WORK TO DO> Set down every one of the following records verbatim, keeping each field name and value on its own line in the original order.

-=-=-=-=-

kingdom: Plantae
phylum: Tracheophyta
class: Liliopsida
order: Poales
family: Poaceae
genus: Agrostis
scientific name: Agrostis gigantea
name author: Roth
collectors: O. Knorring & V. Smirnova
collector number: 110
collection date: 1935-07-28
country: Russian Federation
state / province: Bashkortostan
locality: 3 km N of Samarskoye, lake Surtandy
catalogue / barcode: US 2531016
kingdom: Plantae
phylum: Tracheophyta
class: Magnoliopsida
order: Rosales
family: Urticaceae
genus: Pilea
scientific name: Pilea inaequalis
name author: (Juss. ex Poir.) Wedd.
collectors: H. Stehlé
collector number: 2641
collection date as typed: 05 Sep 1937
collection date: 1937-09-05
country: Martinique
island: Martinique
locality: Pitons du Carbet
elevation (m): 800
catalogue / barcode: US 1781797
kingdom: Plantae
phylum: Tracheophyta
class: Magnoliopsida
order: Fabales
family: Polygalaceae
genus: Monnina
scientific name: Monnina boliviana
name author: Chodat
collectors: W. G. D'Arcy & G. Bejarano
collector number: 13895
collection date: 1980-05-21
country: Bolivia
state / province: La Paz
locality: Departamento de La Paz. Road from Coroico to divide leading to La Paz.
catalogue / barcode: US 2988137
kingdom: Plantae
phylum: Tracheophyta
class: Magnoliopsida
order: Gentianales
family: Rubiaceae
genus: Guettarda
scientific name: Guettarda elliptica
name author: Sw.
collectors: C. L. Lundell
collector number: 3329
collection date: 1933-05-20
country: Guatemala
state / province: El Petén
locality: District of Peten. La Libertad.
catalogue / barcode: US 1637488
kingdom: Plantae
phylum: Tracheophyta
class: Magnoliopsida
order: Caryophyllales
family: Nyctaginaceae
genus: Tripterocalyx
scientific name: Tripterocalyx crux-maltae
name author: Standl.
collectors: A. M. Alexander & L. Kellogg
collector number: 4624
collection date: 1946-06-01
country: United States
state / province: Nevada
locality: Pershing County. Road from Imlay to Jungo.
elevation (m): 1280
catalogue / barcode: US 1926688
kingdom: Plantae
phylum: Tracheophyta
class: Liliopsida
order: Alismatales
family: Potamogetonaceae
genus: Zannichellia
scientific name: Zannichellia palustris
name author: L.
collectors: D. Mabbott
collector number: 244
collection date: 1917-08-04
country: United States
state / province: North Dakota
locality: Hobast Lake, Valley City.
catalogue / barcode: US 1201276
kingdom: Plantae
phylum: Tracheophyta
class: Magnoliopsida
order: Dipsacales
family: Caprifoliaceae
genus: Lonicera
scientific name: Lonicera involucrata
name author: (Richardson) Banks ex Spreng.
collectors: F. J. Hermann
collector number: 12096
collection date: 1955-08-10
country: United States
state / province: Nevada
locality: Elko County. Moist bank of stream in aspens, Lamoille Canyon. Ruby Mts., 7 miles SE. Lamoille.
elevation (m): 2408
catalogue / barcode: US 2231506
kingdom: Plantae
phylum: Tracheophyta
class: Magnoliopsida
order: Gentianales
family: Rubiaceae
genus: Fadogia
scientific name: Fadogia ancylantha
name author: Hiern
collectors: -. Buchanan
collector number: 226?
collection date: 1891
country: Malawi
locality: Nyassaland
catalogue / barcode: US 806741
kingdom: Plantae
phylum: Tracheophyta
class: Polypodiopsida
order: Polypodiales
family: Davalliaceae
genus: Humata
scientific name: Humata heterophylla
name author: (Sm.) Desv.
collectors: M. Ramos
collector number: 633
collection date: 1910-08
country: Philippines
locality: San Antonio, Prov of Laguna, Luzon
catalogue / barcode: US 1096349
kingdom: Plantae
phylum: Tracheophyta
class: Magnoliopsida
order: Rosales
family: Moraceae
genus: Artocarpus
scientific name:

-=-=-=-=-

CORRECT RESPONSE>
kingdom: Plantae
phylum: Tracheophyta
class: Liliopsida
order: Poales
family: Poaceae
genus: Agrostis
scientific name: Agrostis gigantea
name author: Roth
collectors: O. Knorring & V. Smirnova
collector number: 110
collection date: 1935-07-28
country: Russian Federation
state / province: Bashkortostan
locality: 3 km N of Samarskoye, lake Surtandy
catalogue / barcode: US 2531016
kingdom: Plantae
phylum: Tracheophyta
class: Magnoliopsida
order: Rosales
family: Urticaceae
genus: Pilea
scientific name: Pilea inaequalis
name author: (Juss. ex Poir.) Wedd.
collectors: H. Stehlé
collector number: 2641
collection date as typed: 05 Sep 1937
collection date: 1937-09-05
country: Martinique
island: Martinique
locality: Pitons du Carbet
elevation (m): 800
catalogue / barcode: US 1781797
kingdom: Plantae
phylum: Tracheophyta
class: Magnoliopsida
order: Fabales
family: Polygalaceae
genus: Monnina
scientific name: Monnina boliviana
name author: Chodat
collectors: W. G. D'Arcy & G. Bejarano
collector number: 13895
collection date: 1980-05-21
country: Bolivia
state / province: La Paz
locality: Departamento de La Paz. Road from Coroico to divide leading to La Paz.
catalogue / barcode: US 2988137
kingdom: Plantae
phylum: Tracheophyta
class: Magnoliopsida
order: Gentianales
family: Rubiaceae
genus: Guettarda
scientific name: Guettarda elliptica
name author: Sw.
collectors: C. L. Lundell
collector number: 3329
collection date: 1933-05-20
country: Guatemala
state / province: El Petén
locality: District of Peten. La Libertad.
catalogue / barcode: US 1637488
kingdom: Plantae
phylum: Tracheophyta
class: Magnoliopsida
order: Caryophyllales
family: Nyctaginaceae
genus: Tripterocalyx
scientific name: Tripterocalyx crux-maltae
name author: Standl.
collectors: A. M. Alexander & L. Kellogg
collector number: 4624
collection date: 1946-06-01
country: United States
state / province: Nevada
locality: Pershing County. Road from Imlay to Jungo.
elevation (m): 1280
catalogue / barcode: US 1926688
kingdom: Plantae
phylum: Tracheophyta
class: Liliopsida
order: Alismatales
family: Potamogetonaceae
genus: Zannichellia
scientific name: Zannichellia palustris
name author: L.
collectors: D. Mabbott
collector number: 244
collection date: 1917-08-04
country: United States
state / province: North Dakota
locality: Hobast Lake, Valley City.
catalogue / barcode: US 1201276
kingdom: Plantae
phylum: Tracheophyta
class: Magnoliopsida
order: Dipsacales
family: Caprifoliaceae
genus: Lonicera
scientific name: Lonicera involucrata
name author: (Richardson) Banks ex Spreng.
collectors: F. J. Hermann
collector number: 12096
collection date: 1955-08-10
country: United States
state / province: Nevada
locality: Elko County. Moist bank of stream in aspens, Lamoille Canyon. Ruby Mts., 7 miles SE. Lamoille.
elevation (m): 2408
catalogue / barcode: US 2231506
kingdom: Plantae
phylum: Tracheophyta
class: Magnoliopsida
order: Gentianales
family: Rubiaceae
genus: Fadogia
scientific name: Fadogia ancylantha
name author: Hiern
collectors: -. Buchanan
collector number: 226?
collection date: 1891
country: Malawi
locality: Nyassaland
catalogue / barcode: US 806741
kingdom: Plantae
phylum: Tracheophyta
class: Polypodiopsida
order: Polypodiales
family: Davalliaceae
genus: Humata
scientific name: Humata heterophylla
name author: (Sm.) Desv.
collectors: M. Ramos
collector number: 633
collection date: 1910-08
country: Philippines
locality: San Antonio, Prov of Laguna, Luzon
catalogue / barcode: US 1096349
kingdom: Plantae
phylum: Tracheophyta
class: Magnoliopsida
order: Rosales
family: Moraceae
genus: Artocarpus
scientific name:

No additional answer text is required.